The Base module applies incremental logic to the atomic data, and produces deduplicated tables for subsequent modules to consume. This module is shared between the web and mobile models, with the :model:
variable donating which model to run.
01-base-main.yml.tmpl
runs the main incremental logic. 99-base-complete.yml.tmpl
commits to the manifest, and runs cleanup steps afterwards. XX-destroy-base.yml.tmpl
destroys all tables and manifests, for a complete rebuild.
:model:
name of model to run, web or mobile.
:input_schema:
name of atomic dataset
:scratch_schema:
name of scratch dataset
:output_schema:
name of derived dataset
:entropy:
string to append to all tables, to test without affecting prod tables (eg. _test
produces tables like mobile_events_staged_test
). Must match entropy value used for all other modules in a given run. Populate with an empty string if no entropy value is needed.
:stage_next:
update staging tables - set to true if running the next module. If true, make sure that the next module includes a 'complete' step.
:start_date:
start date, used to seed manifest.
:lookback_window_hours:
defaults to 6. Period of time (in hours) to look before the latest event in manifest - to account for late arriving data, which comes out of order.
:days_late_allowed:
defaults to 3. Period of time (in days) for which we should include late data. If the difference between collector tstamps for the session start and new event is greater than this value, data for that session will not be processed.
:update_cadence_days:
defaults to 7. Period of time (in days) in the future (from the latest event in manifest) to look for new events.
:session_lookback_days:
defaults to 365. Period of time (in days) to limit scan on session manifest. Exists to improve performance of model when we have a lot of sessions. Should be set to as large a number as practical.
:mobile_context:
boolean - Mobile only. Configure whether to include data from the mobile context.
:geolocation_context:
boolean - Mobile only. Configure whether to include data from the geolocation context.
:application_context:
boolean - Mobile only. Configure whether to include data from the application context.
:screen_context:
boolean - Mobile only.

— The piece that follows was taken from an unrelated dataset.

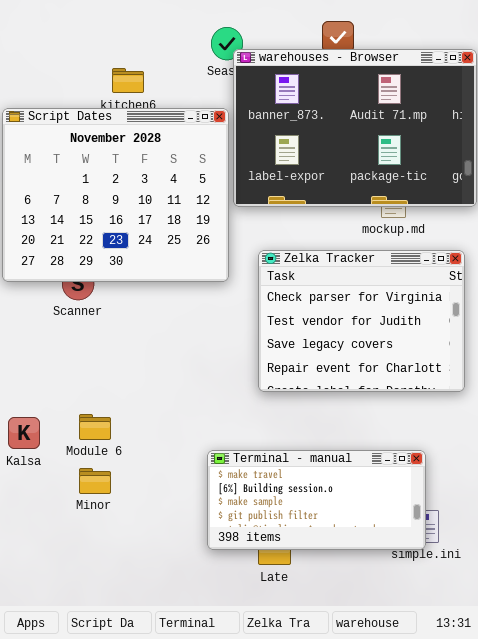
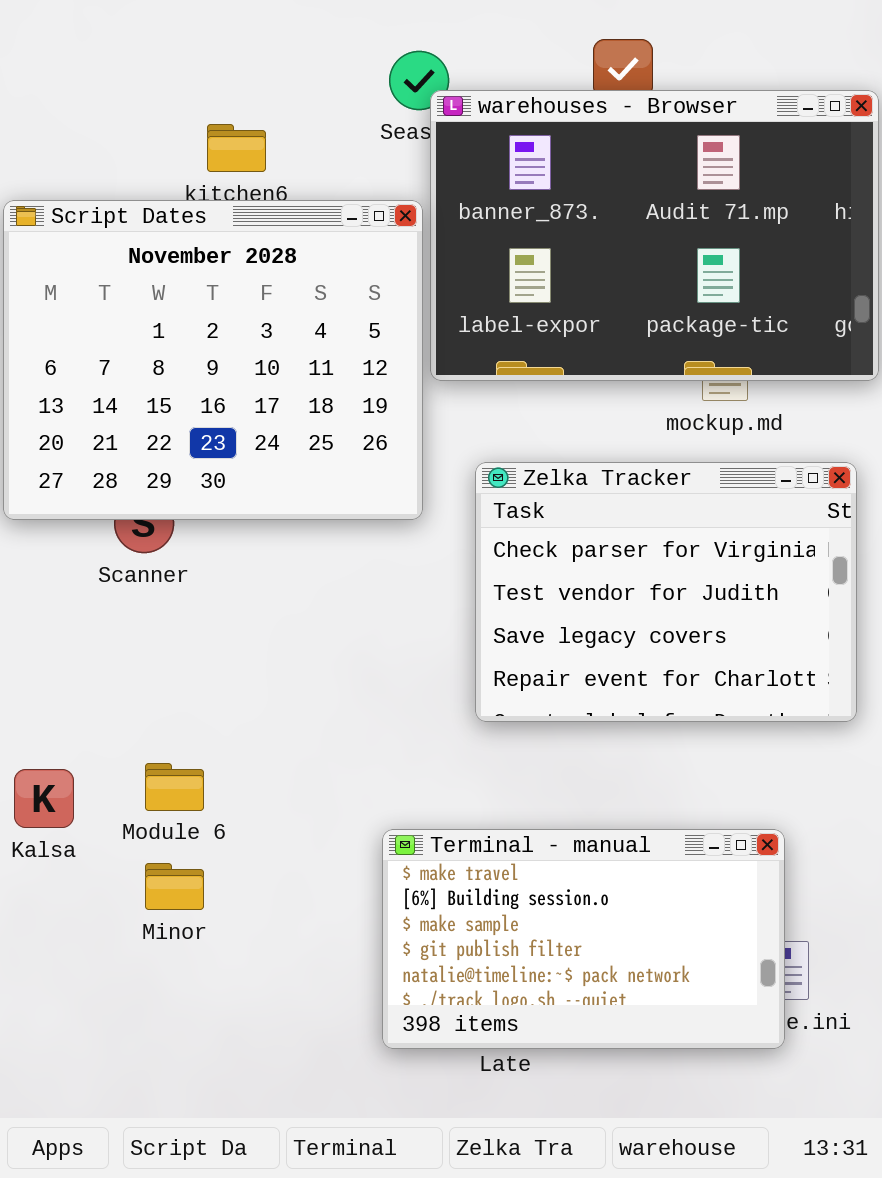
Terminal - manual: [207,450,426,550] -> [382,829,785,1049], resized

Configure whether to include data from the application context.
:platform_filters:
array - Defaults to web
and mob
for the web and mobile models respectively. List of platforms to filter events by.
:app_id_filters:
array - Optional. List of app_id
to filter events by.
Notes:
days_late_allowed
can be extended in order to account for incidents which cause very late data - for example downtime on the front end.
session_lookback_days
can cause incorrect data or duplicates if misconfigured - if events arrive with existing session_ids for sessions which pre-date the session_lookback_days
, this will cause an issue. However this is very unlikely as the lookback should be far greater than what can be reasonably expected for this behaviour from non-bot activity.
:scratch_schema:
name of scratch dataset
:output_schema:
name of derived dataset
:entropy:
string to append to all tables, to test without affecting prod tables (eg. _test
produces tables like web_events_staged_test
). Must match entropy value used for all other modules in a given run.
:cleanup_mode:
options: debug
- only keeps main tables. trace
- keeps all tables. all
- cleans up everything.
:ends_run:
set to true if there are no subsequent modules in the run, false otherwise.
:scratch_schema:
name of scratch dataset
:output_schema:
name of derived dataset
:entropy:
string to append to all tables, to test without affecting prod tables (eg. _test
produces tables like web_events_staged_test
). Must match entropy value used for all other modules in a given run.
:cleanup_mode:
should be set to all
for a destroy.
:ends_run:
should be set to true for a destroy.
Custom steps should run before 99-base-complete.yml.tmpl
, but after 01-base-main.yml.tmpl
, as follows:
1: 01-base-main.yml.tmpl
2: AA-my-custom-base-level-module.yml.tmpl
3: 99-base-complete.yml.tmpl
Note that one should take care if adding custom logic at this stage, since everything downstream depends on it. For example, if duplicates are introduced here, every downstream join is liable to both suffer performance issues, and increase the number of duplicates exponentially.